Mögliche Jobfelder für über 50-jährige könnten sein:

  1. Konzepte erstellen: Bei der Erstellung neuer Konzepte auf Grundlage vorhandener Strategien und Vorgaben können erfahrene Mitarbeiter ihre Stärken immer voll ausspielen. Die konkrete Berufserfahrung und das umfangreiche Praxiswissen der Mitarbeiter können wertvolle Impulse für die Entwicklung eines Konzeptes sein.
  2. Strategien entwickeln: Bei der Entwicklung oder Veränderung von Strategien ist die Erfahrung der älteren Mitarbeiter ein ganz großer Vorteil.
  3. Beratungen durchführen: Die Arbeit eines Beraters setzt natürlich, genauso wie die ersten beiden Punkte,  umfangreiches Fachwissen und Kompetenz voraus. Erfahrene Mitarbeiter bringen diese in der Regel mit und können gleichzeitig auf Erfahrungen aus zahlreichen Projekten und Arbeitsabläufen zurückgreifen.
  4. Schulungen abhalten: Wenn sich neben Erfahrung noch didaktische und pädagogische Fähigkeiten gesellen, steht einer Arbeit als Trainer nichts mehr im Wege. Um auch die formalen Voraussetzungen zu erfüllen, sind jedoch oft Qualifikationskurse und Zertifikate notwendig.
  5. Qualitätssicherungen durchführen: Wer viele Jahre mit verschiedenen Arbeitsabläufen betraut war und seine Aufgaben gut erfüllt hat, verfügt in der Regel über ein Gespür für die Qualität der Arbeit. Dieses Gespür in Kombination mit einem – trainierbaren – Blick für Fehler machen erfahrene Mitarbeiter zu einer naheliegenden Wahl im Bereich der Qualitätssicherung.
  6. Leitungsaufgaben übernehmen: Eine Mischung aus Erfahrung, Kompetenz und strukturierter Arbeitsweise macht einige erfahrene Mitarbeiter zu hervorragenden Führungspersönlichkeiten. Vor allem bei selbstbewussten und durchsetzungsfähigen Mitarbeitern liegt der Einsatz in einer Leitungsposition (z. B.: als Interimsmanager) nahe.
  7. Recruitingaufgaben durchführen: Gerade in unterstützender und beratender Funktion können sie für Personalunternehmen oder auch anderen Unternehmen eine große Hilfe sein. Mit den entsprechenden Weiterbildungen ist dann auch eine eigenständige Arbeit in diesem Bereich möglich.
  8. Supervisionen durchführen: Für den Einsatz als Supervisor ist – trotz aller Erfahrung – eine professionelle Weiterbildung meistens zwingend erforderlich. Die Betreuung und Begleitung von Teams lässt sich eben nicht nur auf Grundlage jahrelanger Erfahrung durchführen. Sind die fachlichen Voraussetzungen schon gegeben, steht einer erfolgreichen Arbeit als Supervisor nichts mehr im Wege.
  9. Spezielle Kundenbetreuung anbieten: Die meisten Unternehmen haben spezielle Premium-Kunden, denen sie bestmögliche Betreuung bieten wollen. Für diese Aufgabe sind erfahrene Mitarbeiter (auf selbständiger Basis) – mit Kenntnissen in diesem Bereich – bestens geeignet. Sie verfügen meist neben ihrer Erfahrung auch über das notwendige Auftreten.
  10. Eine Projektkoordination übernehmen: Organisatorisch begabte und erfahrene Mitarbeiter könnten auch in eine selbständige Projektkoordination wechseln. Solange sie auf der strategischen und konzeptionellen Ebene arbeiten, können sie ihre Erfahrung optimal einsetzen.

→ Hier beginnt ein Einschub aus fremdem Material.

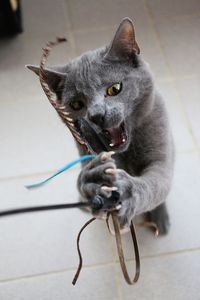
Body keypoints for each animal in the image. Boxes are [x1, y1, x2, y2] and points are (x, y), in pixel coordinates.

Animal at [27, 18, 174, 234]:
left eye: (114, 89)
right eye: (76, 104)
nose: (96, 115)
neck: (126, 152)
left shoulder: (160, 153)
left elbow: (157, 182)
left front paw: (129, 192)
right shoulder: (85, 149)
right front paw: (92, 180)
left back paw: (160, 220)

Diese Jobfelder sind sowohl in der Selbständigkeit (mit einem eigenen Unternehmen – langfristig), auf freiberufliche Art (im Projekteinsatz – kurzfristig), aber auch in einem angestellten Dienstverhältnis möglich. Im Alter von über 50 ist keiner mehr ein unbeschriebenes Blatt. Auf die folgenden Eigenschaften sollte man sich deshalb voll konzentrieren:

  • Auf die eigenen Kontaktnetzwerke,
  • Projekterfahrung,
  • erprobtes Fachwissen,
  • soziale Kompetenzen,
  • oft praktizierte Führungsqualitäten.